The name of the menu item in the popup menu depends on the NAME attribute of AbstractAction of that menu item.

When you add some subclass of AbstractAction to the JPopupMenu, you can specify any name to be displayed in the menu by calling super.putValue(NAME, "yourname");

Shown below is an implementation of AbstractAction that does it in the constructor.

public class AddAction extends AbstractAction {

public AddAction(int type)
{
super("Add");

this.type = type;

if(type == 0)
super.putValue(NAME,"Type 0");
else
super.putValue(NAME,"Type 1");
}
}


and add it to the popup menu as follows


JPopupMenu popup = new JPopupMenu();

popup.add(new AddAction(0));
popup.add(new AddAction(1));

here I have added 2 menu items using the same Action but with different names. YOu can ofcourse take different actions based on which menu item is clicked by checking the type in AddAction.

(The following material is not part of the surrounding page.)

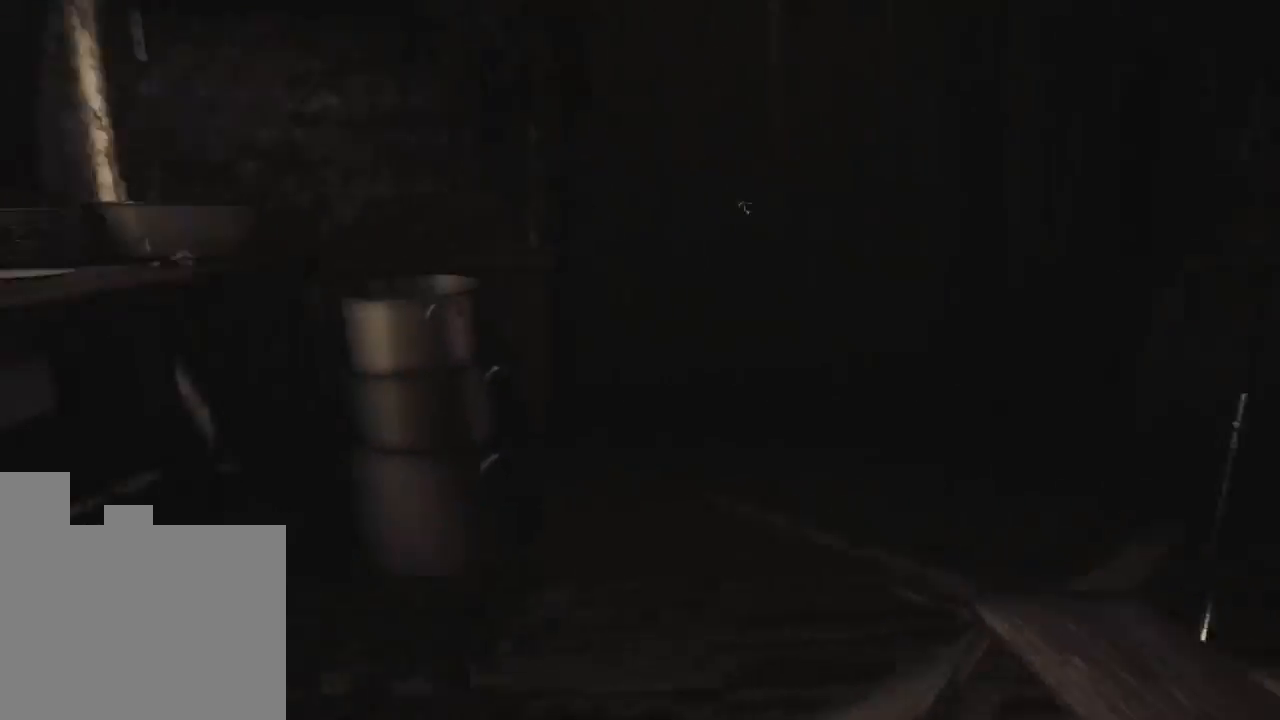
{"keys": [], "events": [[233, "w", "down"], [416, "w", "up"]]}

Tuesday, September 28, 2004

Make a Swing component not take up all the space

Most common frustration when designing with Layouts is that your nice pretty layout gets all screwed up because the container panel blows up to take up all the space. Even if you try a setPreferred or setMaximumSize , it seems to have no effect.

A common trick I do to avoid that is to use a wrapperPanel with its layout manager as BorderLayout. and I dump the container panel in the NORTH area of the wrapperPanel.
How BorderLayout works is that, it allocates components in the border's their preferred sizes, and all the rest of the space is filled up by CENTER. So now by adding it to NORTH, the container panel's preferred sizes come in to play, and all left over space is gobbled up by CENTER.

--
When you have a similar problem with the other components, like buttons, text boxes etc, I prefer to use GridbagLayout which automatically assigns the space equivalent to the components preferred sizes. and using GridBagConstraints you can use insets and margins, to your hearts content to layout the components perfectly. Once you understand it , GridBagLayout kicks ass.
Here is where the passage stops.